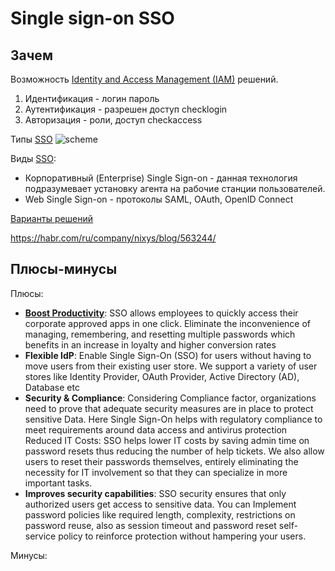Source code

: # Single sign-on SSO

## Зачем

Возможность [Identity and Access Management (IAM)](system.class/iam.md) решений.

1. Идентификация - логин пароль
2. Аутентификация - разрешен доступ checklogin
3. Авторизация - роли, доступ checkaccess

Типы [SSO](https://habr.com/ru/company/nixys/blog/563244/)
![scheme](https://habrastorage.org/r/w1560/webt/yg/wc/c0/ygwcc0udngt3kwnzjzlp6h4q_is.png)

Виды [SSO](https://www.securitylab.ru/analytics/530059.php):

- Корпоративный (Enterprise) Single Sign-on - данная технология подразумевает установку агента на рабочие станции пользователей.
- Web Single Sign-on - протоколы SAML, OAuth, OpenID Connect

[Варианты решений](https://www.g2.com/categories/single-sign-on-sso)

https://habr.com/ru/company/nixys/blog/563244/

## Плюсы-минусы

Плюсы:

- **[Boost Productivity](https://www.drupal.org/docs/contributed-modules/saml-sp-single-sign-on-sso-saml-service-provider/drupal-sso)**: SSO allows employees to quickly access their corporate approved apps in one click. Eliminate the inconvenience of managing, remembering, and resetting multiple passwords which benefits in an increase in loyalty and higher conversion rates
- **Flexible IdP**: Enable Single Sign-On (SSO) for users without having to move users from their existing user store. We support a variety of user stores like Identity Provider, OAuth Provider, Active Directory (AD), Database etc
- **Security & Compliance**: Considering Compliance factor, organizations need to prove that adequate security measures are in place to protect sensitive Data. Here Single Sign-On helps with regulatory compliance to meet requirements around data access and antivirus protection
Reduced IT Costs: SSO helps lower IT costs by saving admin time on password resets thus reducing the number of help tickets. We also allow users to reset their passwords themselves, entirely eliminating the necessity for IT involvement so that they can specialize in more important tasks.
- **Improves security capabilities**: SSO security ensures that only authorized users get access to sensitive data. You can Implement password policies like required length, complexity, restrictions on password reuse, also as session timeout and password reset self-service policy to reinforce protection without hampering your users.

Минусы:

---+---

• Work item:
Report the number of lines in the records that hold "доступ" and write no other words.

• Task result:
2